During 2015 and 2016, KTH Speech, Music and Hearing spent a considerable amount of time finding ways and solutions to improve the availability of Swedish speech data. These efforts have taken place both as a part of SweClarin, and partly in collaboration with VINNOVA (Sweden’s innovation agency) and with PTS (The Swedish Post and Telecom Authority) which was given a government commission with the aim of promoting Swedish speech technology for accessibility and for industry. The result is a series of projects and proposals all of which have an element of data collection and technology for accessibility. In order to reduce the initial costs one objective has been to prioritize projects that have more positive outcomes than solely the creation and accessibility of speech data.

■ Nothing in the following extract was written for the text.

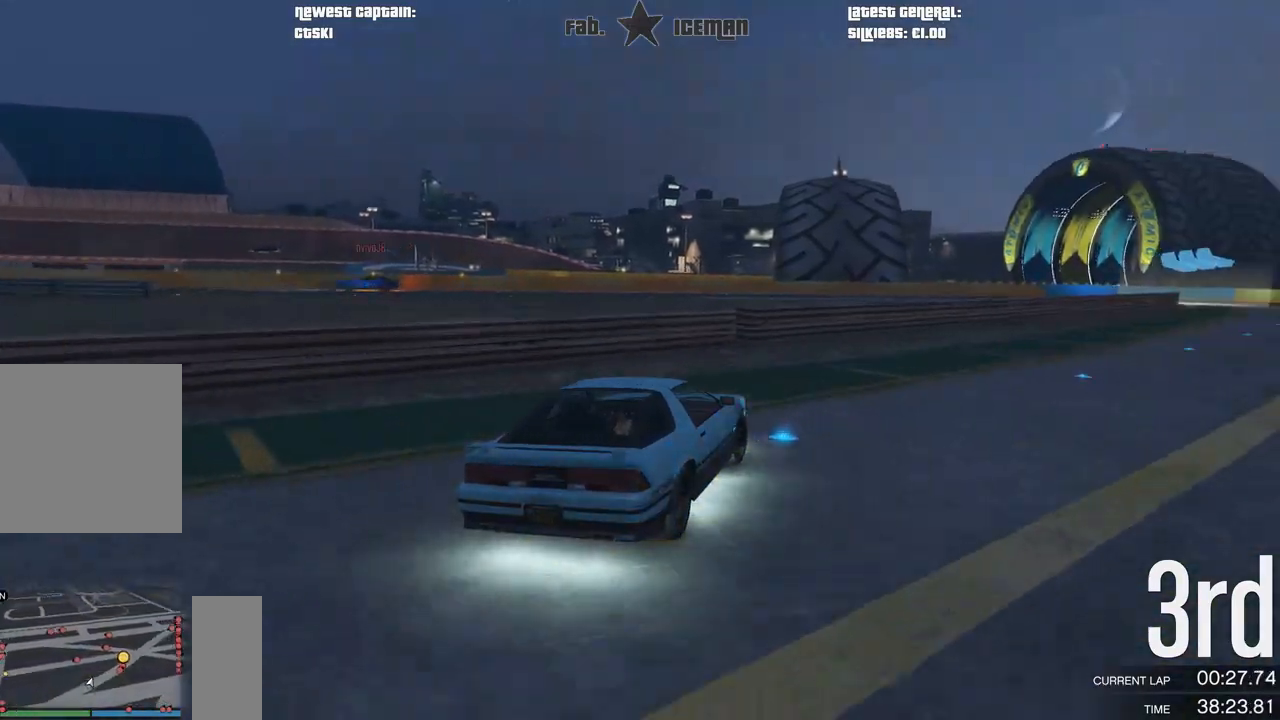
{"buttons": ["R2"], "left_stick": "right", "right_stick": "center", "events": []}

One of the projects we are working on to get started is to use spoken input as an aid in the transcription of speech (e.g. speech of poor recording quality) and the transliteration of text (such as handwriting). The basic idea is that the transcriber first reads the text or repeats the speech using a high-quality microphone. A speech recognition system is then used that is familiar with the speaker's voice and the recording environment. This ensures recognition results having a relatively high percentage of correct words. Finally, the automatically recognized text is corrected manually.

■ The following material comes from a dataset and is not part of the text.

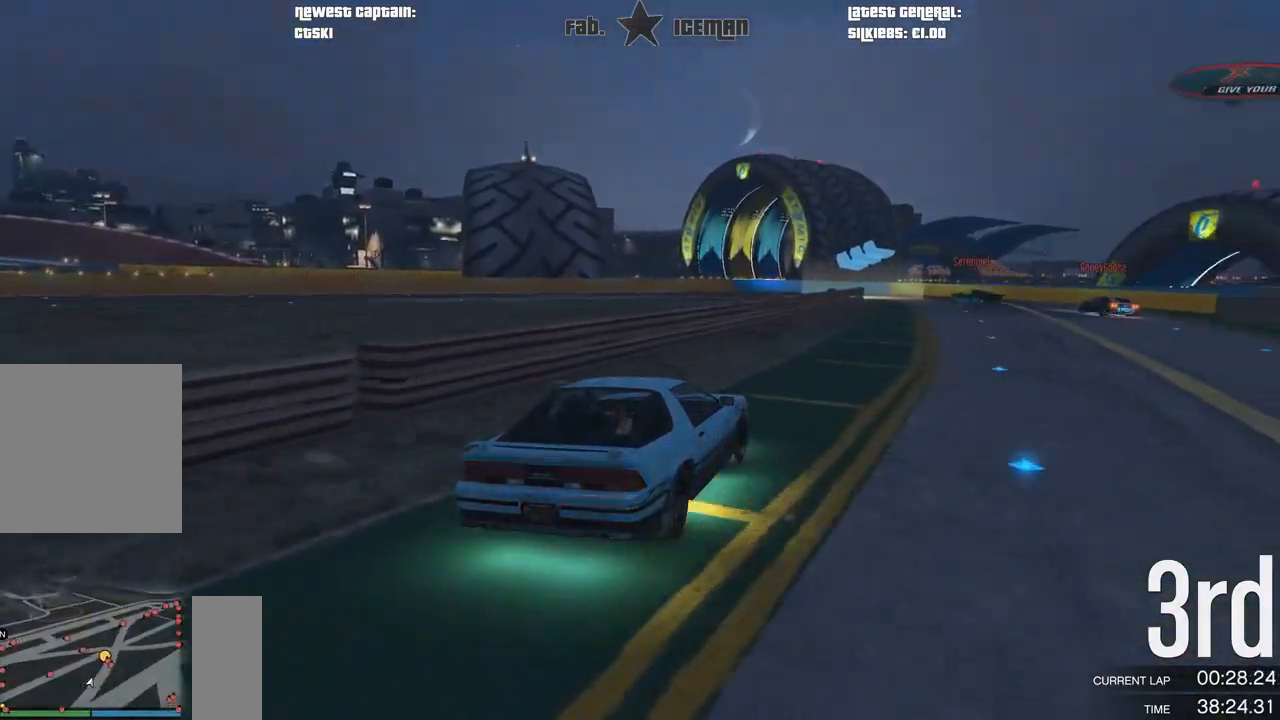
{"buttons": ["R2"], "left_stick": "right", "right_stick": "center", "events": []}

Initial tests indicate that this method is also an improvement for the transcriber. It is both faster and more ergonomical. In other words, one can improve both the working conditions and the effectiveness of those currently performing this type of work. From a speech technology perspective, the method will also result in a large number of recordings of known text (in that the automatic speech recognition is manually corrected), which can comprise a very important basic resource in the area.
At this writing we are currently deliberating with PTS, the National Swedish Archives, The National Library of Sweden, ISOF, Uppsala University Library and developers of speech technology applications about how best to proceed.